----- Given records

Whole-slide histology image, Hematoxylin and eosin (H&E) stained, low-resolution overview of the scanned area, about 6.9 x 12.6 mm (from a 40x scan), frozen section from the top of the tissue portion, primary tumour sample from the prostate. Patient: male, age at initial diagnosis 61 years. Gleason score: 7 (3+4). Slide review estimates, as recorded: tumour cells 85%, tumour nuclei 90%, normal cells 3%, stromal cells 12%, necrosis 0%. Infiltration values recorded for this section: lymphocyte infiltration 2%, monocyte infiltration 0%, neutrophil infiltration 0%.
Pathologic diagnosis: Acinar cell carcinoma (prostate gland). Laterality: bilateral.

----------
----- Given records

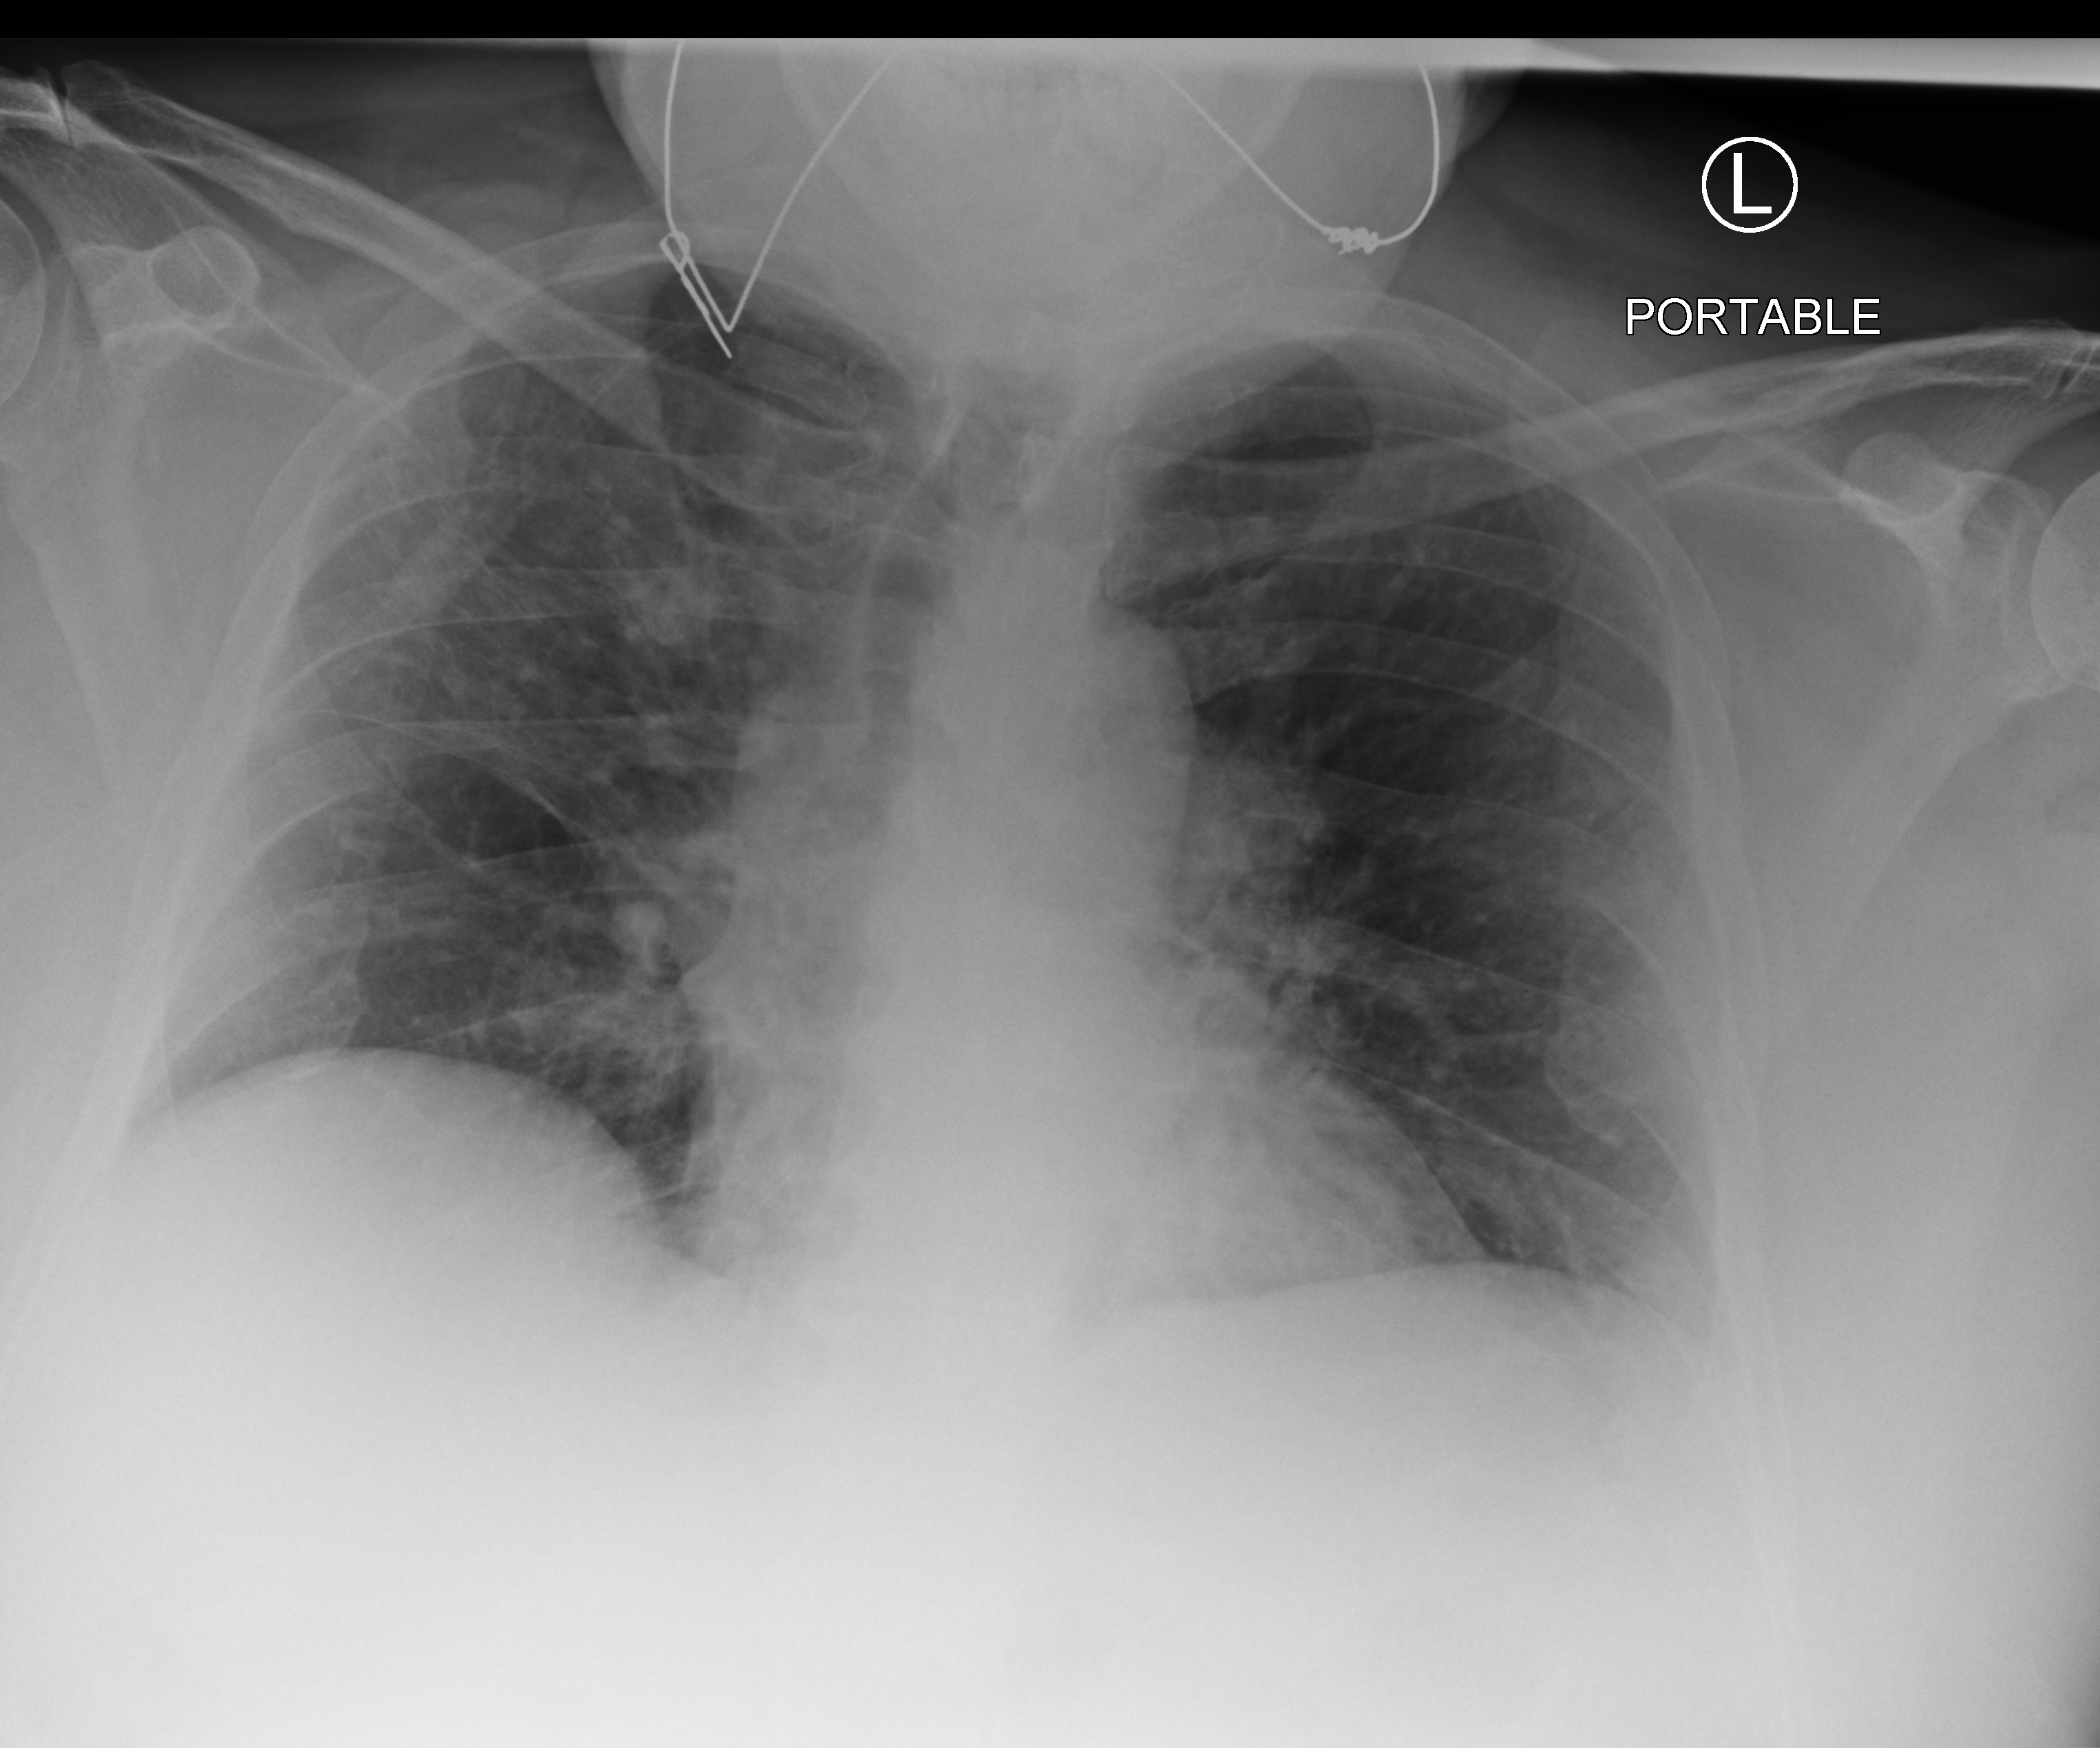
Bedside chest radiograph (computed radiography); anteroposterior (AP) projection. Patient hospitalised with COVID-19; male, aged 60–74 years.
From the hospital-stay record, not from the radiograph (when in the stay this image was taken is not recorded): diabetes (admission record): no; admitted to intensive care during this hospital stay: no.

----------
----- Given records

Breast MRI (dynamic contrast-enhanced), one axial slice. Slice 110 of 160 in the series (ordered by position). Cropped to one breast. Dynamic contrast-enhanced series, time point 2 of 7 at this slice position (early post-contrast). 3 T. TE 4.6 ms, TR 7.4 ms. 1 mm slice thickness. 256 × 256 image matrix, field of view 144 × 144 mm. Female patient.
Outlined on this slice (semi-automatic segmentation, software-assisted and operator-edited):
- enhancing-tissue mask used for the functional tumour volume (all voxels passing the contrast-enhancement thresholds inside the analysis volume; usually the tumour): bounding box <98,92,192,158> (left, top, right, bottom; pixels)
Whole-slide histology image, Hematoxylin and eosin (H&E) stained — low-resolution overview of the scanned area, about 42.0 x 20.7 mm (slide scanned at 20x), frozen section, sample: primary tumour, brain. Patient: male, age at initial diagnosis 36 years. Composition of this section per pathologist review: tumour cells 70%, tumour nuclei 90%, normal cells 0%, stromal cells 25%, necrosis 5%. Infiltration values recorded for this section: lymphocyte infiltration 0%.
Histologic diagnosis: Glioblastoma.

----------

> What the task asks:
Search the listing for the word "prostate", and copy every line in which it is found.

> Exercise output:
Whole-slide histology image, Hematoxylin and eosin (H&E) stained, low-resolution overview of the scanned area, about 6.9 x 12.6 mm (from a 40x scan), frozen section from the top of the tissue portion, primary tumour sample from the prostate. Patient: male, age at initial diagnosis 61 years. Gleason score: 7 (3+4). Slide review estimates, as recorded: tumour cells 85%, tumour nuclei 90%, normal cells 3%, stromal cells 12%, necrosis 0%. Infiltration values recorded for this section: lymphocyte infiltration 2%, monocyte infiltration 0%, neutrophil infiltration 0%.
Pathologic diagnosis: Acinar cell carcinoma (prostate gland). Laterality: bilateral.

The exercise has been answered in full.